On Model Determination, Prediction and Statistical Learning: The Case of Space-Time Data
Problems of model determination, prediction and statistical learning for space-time data arise in many fields. Evaluation metrics developed for independent data are overly optimistic in the dependent context of space-time data and are unreliable for model selection, tuning and averaging. This dissertation makes three contributions to the field of space-time prediction with applications in air pollution exposure modeling. First, it formalizes the prediction error associated with the spatial interpolation of space-time data and investigates a variety of cross-validation (CV) procedures for estimating that error. Consistent with recent best practice, location-based CV is shown to be appropriate for estimating spatial interpolation error as in our analysis of California wildfire data. Interestingly, commonly held notions of bias-variance trade-off of CV fold size do not trivially apply to dependent data, and we recommend leave-one-location-out (LOLO) CV as the preferred prediction error metric for spatial interpolation.
Second, this evaluation framework was applied to compare the predictive accuracy of ten machine learning algorithms on the spatial interpolation of maximum daily 8-hour average ozone during California wildfires in 2008, the first such analysis of ozone during a wildfire event. Gradient boosting and random forest, both ensembles of tree-based models, were the best performing models, having the lowest LOLO CV estimates of prediction error.

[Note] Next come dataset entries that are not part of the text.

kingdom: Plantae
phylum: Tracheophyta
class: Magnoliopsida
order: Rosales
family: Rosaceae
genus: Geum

Third, it introduces treeging, a new machine learning algorithm for space-time prediction that enriches the flexible mean structure of regression trees with a kriging covariance model into the base learner of an ensemble algorithm. The combination of a flexible mean structure with the dependence structure of a traditional spatial statistics model yields a prediction tool that performs well across a variety of simulation scenarios and several case studies.